Damla ve yağmurlama sulama çeşitli ürünlerde başarıyla test edilmiştir, ancak bu verimli sulama teknolojilerinin ekonomik uygulanabilirliği farklılık göstermektedir. Damla sulama yalnızca sınırlı sulama ekipmanının meyve ve kavun gibi pahalıya satılan ürünlerin yüksek verimle üretilmesine olanak sağladığı durumlarda ekonomik olarak uygulanabilirdir. Soğan ve patates gibi kitlesel ürünler için gerekli yatırım, hasat için elde edilen fiyatlara kıyasla çok yüksektir. Ancak sulama suyunun daha kıt hale gelmesi, sulama ekipmanlarının daha uygun fiyatlı hale gelmesi ve/veya tarımsal ürün fiyatlarının artması durumunda bu durum değişebilir ve damla sulama bu tür ürünler için de uygun fiyatlı hale gelebilir.

Günümüzde yağmurlama sulama, artan sıcaklıkların patates mahsulünün verimliliğini ve kalitesini zorladığı yerlerde etkili olabilmektedir.

Su kaynaklarının çeşitliliği

Sulama suyu farklı kaynaklardan kullanılabilir. Çözümün uygulandığı bölgede bunlar

- Büyük boru hatlarıyla pompalandığı Syrdarya nehri;

- sulama kanalları;

- kuyular;

- basit yöntemlerle toplanan küçük kaynaklar;

- Evlerin çatılarından yağmur suyu toplama.

Farklı su kaynakları, çeşitli yönetişim sistemleriyle ilişkilidir. Büyük boru hatları ve kanalların mülkiyeti ve bakımı bölgesel hükümete aittir; orta ölçekli sulama kanalları bölge su yönetimi yetkililerinin sorumluluğundadır; daha küçük yapıların bakımı ise topluluklar ya da bireysel çiftçiler tarafından yapılmaktadır.

Mevcut sulama suyu miktarına ve ilgili maliyetlere bağlı olarak, arazilerin sulanması için giderek daha fazla yeni ve su verimli teknolojiler uygulanmaktadır.

Sulama suyu kaynaklarının çeşitliliği, farklı teknolojilerin mevcudiyeti ile birlikte, iklim değişikliğinin neden olduğu artan kuraklık ve sulama suyu sıkıntısı koşulları altında sulu tarımın devam etmesini sağlayan başlı başına bir faktördür.
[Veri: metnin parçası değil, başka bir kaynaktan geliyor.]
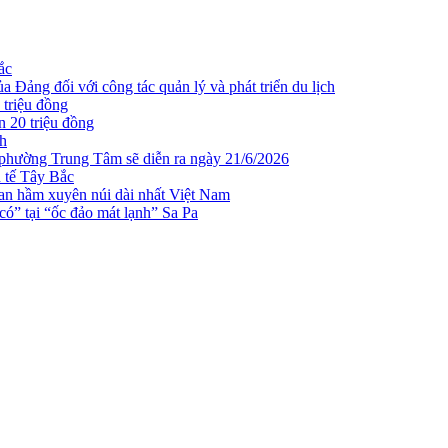
ắc
 Đảng đối với công tác quản lý và phát triển du lịch
 triệu đồng
n 20 triệu đồng
ch
 phường Trung Tâm sẽ diễn ra ngày 21/6/2026
h tế Tây Bắc
n hầm xuyên núi dài nhất Việt Nam
ó” tại “ốc đảo mát lạnh” Sa Pa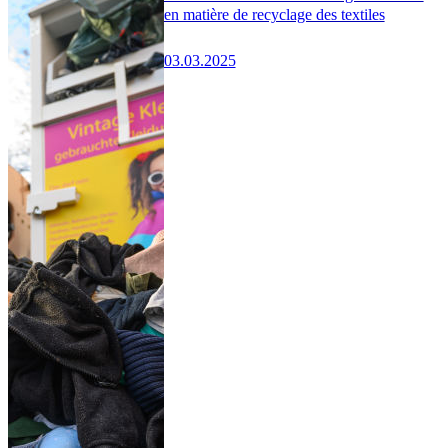
en matière de recyclage des textiles
03.03.2025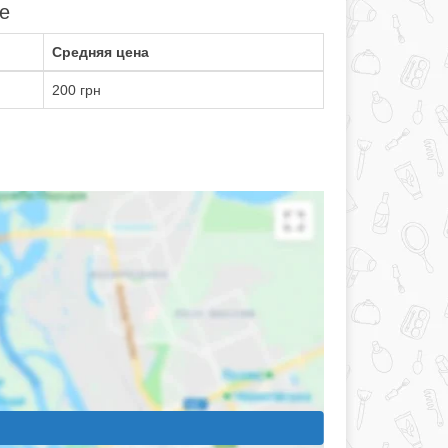
е
Средняя цена
200 грн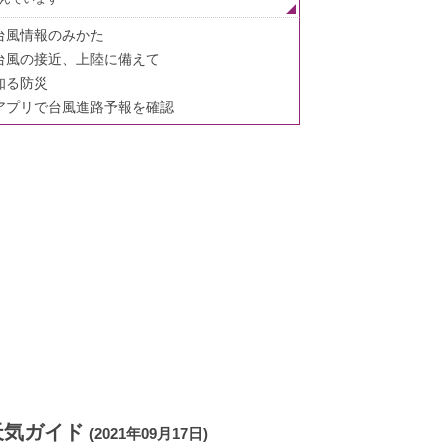
台風情報のみかた
台風の接近、上陸に備えて
知る防災
アプリで台風進路予報を確認
天気ガイド
(2021年09月17日)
Sulu tarım, farklı sulama suyu kaynakları ile etkili ve verimli olabilir. Yaratıcı yenilikler ve en iyi uygulamaların hayata geçirilmesi, küçük sulama suyu kaynaklarının bile ele geçirilmesine ve bunların sulamaya bağlı ürünlerin yetiştirilmesi ve böylece yerel gelir elde edilmesi için kullanılmasına olanak tanır. Bu sayede arazi kullanıcılarının iklim değişikliğinin etkilerine karşı dayanıklılığı artar.